I transitioned a few years ago from a career as a water-pollution control biologist. I want to do this blog to stay in touch with a world outside my everyday surroundings, whatever they may be. I like open-minded company and the discussion of ideas. Photo by Brad Moon.

Wednesday, June 18, 2008

River Messages

This morning the river had more things to say. It always does say things, of course. Today perhaps it just was easier to hear. There have been changes. This morning the water is brownish/ reddish and filled with swirling clouds of silt, and rising. Yesterday the water was greenish and clearing (clearing by our standards at least). I say by our standards because when I mention clear water in the Atchafalaya River, my friends from elsewhere always smile and make some remark about “Clear? Clear? That?”. They are used to water from mountain sources, or sandy sources, water that you can see down two feet, sometimes much more. Our water is not like that. It carries sediment from runoff and deposits it wherever the current decides to rest for a bit. At best you would have to say our clearest water is murky by California standards. And that is OK. It really is. By life support standards, our water is very much the mistress of waters. I don’t have the numbers that would show it, but I think we get more life per liter in the Mississippi drainage than places that have clearer, prettier, water. It just seems that mud goes with a primitive life force that packs a maximum amount of power into the waters that are colored by the sediments. That power produces life in huge abundance. If that is the measure of beauty in water, then our water is very pretty indeed.
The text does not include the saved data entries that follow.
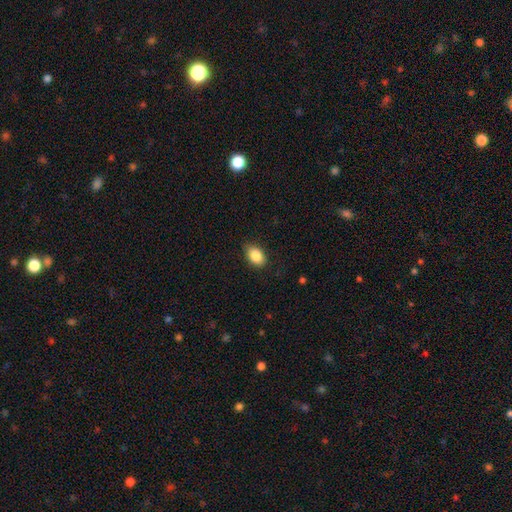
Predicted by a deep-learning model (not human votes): Smooth or featured? smooth (87%)
How rounded? in between (87%)
Merging? none (83%)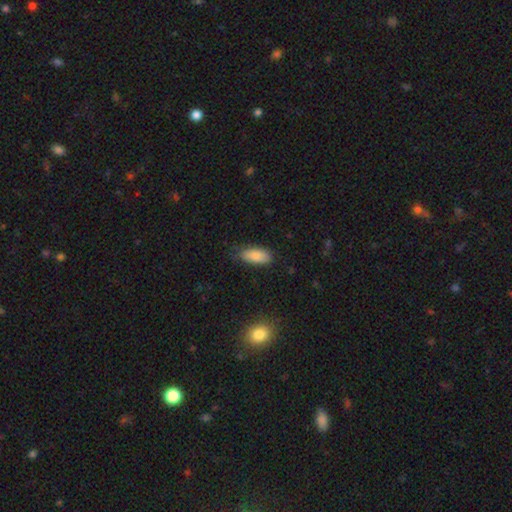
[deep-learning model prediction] Smooth or featured?
  - smooth: 85% *
  - featured or disk: 8%
  - star or artifact: 7%
How rounded?
  - in between: 86% *
  - cigar-shaped: 12%
  - round: 2%
Merging?
  - none: 76% *
  - minor disturbance: 19%
  - major disturbance: 4%
  - merger: 1%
As a reminder of this fertility, this morning the river shrimp appear from nowhere and flood the traps set out for them. All of a sudden they are there. They were there (somewhere in the river) all along of course, but for some reason the water gets muddy, especially red muddy, and wow, out come the shrimp moving in hordes. My friend Ray Bauer’s graduate students will set out traps today and they should have no trouble getting the shrimp they need to continue the river shrimp studies they are doing.
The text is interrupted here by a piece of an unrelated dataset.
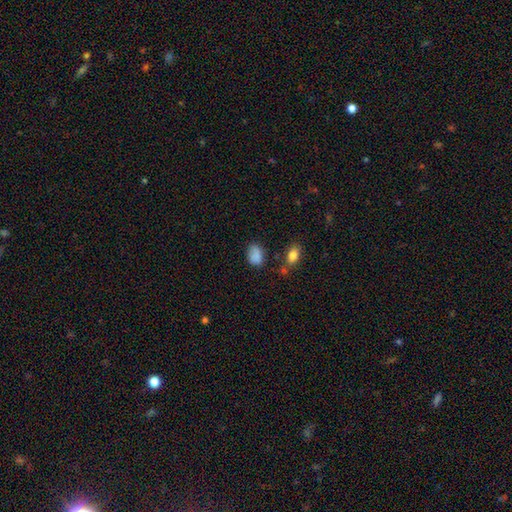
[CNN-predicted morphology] This appears to be a smooth galaxy with no disk features (85%) that is in between round and cigar-shaped (82%). Merging: none (63%).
And why is the river muddy, and rising, all of a sudden? It rained yesterday, yes, but that’s not the real reason. The real message is that something has happened far up the Mississippi, something big enough to change the river dynamics all the way down here. That something is related to the very large floods that are taking place on the upper Mississippi. The message is that it is a big thing that has happened up there. For us, at least, it is fortunate that the equivalent floods are not taking place on the Ohio instead of, or in addition to, the Mississippi. If that were so, and building on waters that have not fully receded from the high spring waters we had, we would need to be looking for higher ground. As it is, we will get a rise from it and that isn’t usual for June.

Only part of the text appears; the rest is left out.